Monument - Trois-Rivières

L'origine de l'Habitation Belmont remonte au début de la colonisation de la Guadeloupe, à la fin du XVIIè siècle. A cette époque, la sucrerie employait des esclaves noirs et des engagés blancs venus de France. En 1687, ils étaient plus de 70 à travailler sur le site et juste avant la Révolution, l'Habitation employait 214 esclaves pour cultiver la canne, la manioc et la banane. Le sucre était produit dans un atelier doté de quatre chaudières. Quoique vendue à deux reprises, en 1752 et 1772, l'Habitation fut la propriété de la famille Botreau-Roussel pendant près de 200 ans. Parmi les quelques vestiges encore préservés répartis sur plusieurs terrains privés, le plus remarquable reste le cachot d'esclaves à la section Roussel. Ce réduit voûté de 4 m2 construit en maçonnerie ét doté simplement d'une banquette en dur était destiné à enfermer les esclaves punis par le maître.

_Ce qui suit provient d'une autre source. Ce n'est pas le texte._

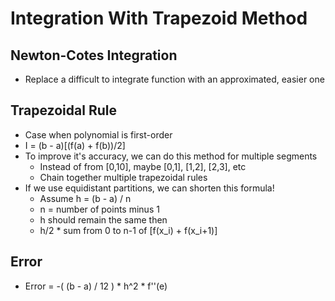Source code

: # Integration With Trapezoid Method

## Newton-Cotes Integration
- Replace a difficult to integrate function with an approximated, easier one

## Trapezoidal Rule
- Case when polynomial is first-order
- I = (b - a)[(f(a) + f(b))/2]
- To improve it's accuracy, we can do this method for multiple segments
  - Instead of from [0,10], maybe [0,1], [1,2], [2,3], etc
  - Chain together multiple trapezoidal rules
- If we use equidistant partitions, we can shorten this formula!
  - Assume h = (b - a) / n
  - n = number of points minus 1
  - h should remain the same then
  - h/2 * sum from 0 to n-1 of [f(x_i) + f(x_i+1)]

## Error
- Error = -( (b - a) / 12 ) * h^2 * f''(e)

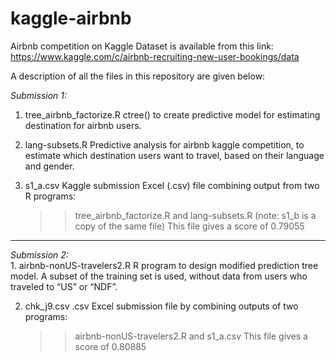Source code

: # kaggle-airbnb
Airbnb competition on Kaggle 
Dataset is available from this link:  https://www.kaggle.com/c/airbnb-recruiting-new-user-bookings/data

A description of all the files in this repository are given below:

<em>Submission 1:</em></br>
1. tree_airbnb_factorize.R 
   ctree() to create predictive model for estimating destination for airbnb users.

2. lang-subsets.R
   Predictive analysis for airbnb kaggle competition, to estimate which destination users want to travel, based on their language and       gender. 

3. s1_a.csv
  Kaggle submission Excel (.csv) file combining output from two R programs:
   >> tree_airbnb_factorize.R and 
   >> lang-subsets.R
(note: s1_b is a copy of the same file)
This file gives a score of 0.79055

<hr>
<em>Submission 2:</em></br>
1. airbnb-nonUS-travelers2.R
   R program to design modified prediction tree model. A subset of the training set is used, without data from users who traveled to     “US”   or “NDF”. 

2. chk_j9.csv
   .csv Excel submission file by combining outputs of two programs:
    >> airbnb-nonUS-travelers2.R and 
    >> s1_a.csv
This file gives a score of 0.80885
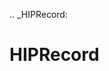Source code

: [//]: # (THE CONTENT BELOW IS GENERATED. DO NOT EDIT.)
.. _HIPRecord:

# HIPRecord
[//]: # (ADD YOUR NOTES BELOW. THESE WILL BE PICKED EVERY TIME THE DOCS ARE REGENERATED. //end)

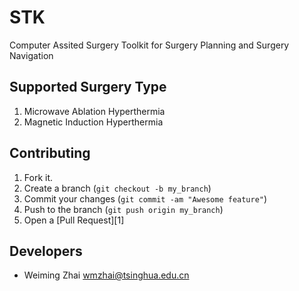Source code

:STK
===
Computer Assited Surgery Toolkit for Surgery Planning and Surgery Navigation


Supported Surgery Type
------------

1. Microwave Ablation Hyperthermia
2. Magnetic Induction Hyperthermia


Contributing
------------

1. Fork it.
2. Create a branch (`git checkout -b my_branch`)
3. Commit your changes (`git commit -am "Awesome feature"`)
4. Push to the branch (`git push origin my_branch`)
5. Open a [Pull Request][1]

Developers
------------
* Weiming Zhai  wmzhai@tsinghua.edu.cn
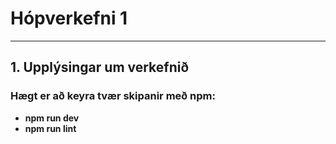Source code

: # Hópverkefni 1
---
## 1. Upplýsingar um verkefnið

### Hægt er að keyra tvær skipanir með **npm**:
* **npm run dev**
* **npm run lint**
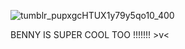 ![tumblr_pupxgcHTUX1y79y5qo10_400](https://github.com/user-attachments/assets/2111d557-8293-4cf0-8812-01c9f1a2270d)




BENNY IS SUPER COOL TOO !!!!!!! >v<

La petite cour en avant du cachot semple avoir été rajoutée ultérieurement. Contrairement aux esclaves qui, exception faite de ceux qui devenaient affranchis, arrivaient sur les nouvelles terres de captivité pour toujours, les engagés venaient sous contrat avec un planteur pour une durée de trois ans, d'où leur surnom de "trente-six mois". Le planteur couvrait les frais du voyage et exigeait de l'engagé un travail semblable à celui de la main d'œuvre servile. Au terme de son contrat, à la différence de l'esclave, si l'engagé réussissait à survivre aux terribles conditions de vie qui lui étaient imposées, il obtenait sa liberté et se voyait allouer une terre lui permettant de devenir à son tour planteur. Les candidats au voyage venaient principalement de l'Ouest et du Nord-Ouest de la France. C'étaient en majorité des ruraux mais il y avait aussi des artisans (menuisiers, forgerons, maçons, briquetiers, tonneliers…). A la demande de la Compagnie des Îles d'Amérique (fin XVIIè), le recrutement se fit parmi les repris de justice et les malfaiteurs, ceux qui étaient prêts à tenter l’aventure vers d'autres cieux afin de se faire une nouvelle vie. Beaucoup d’entre eux étaient d'ailleurs tout simplement expulsés vers les colonies afin de les éloigner du Royaume de France. Il y avait aussi un petit pourcentage de cadets de famille, fils de nobles qui, à l'époque, ne pouvaient prétendre à une quelconque part de l’héritage de leur père et qui se risquaient vers une nouvelle vie outre Atlantique.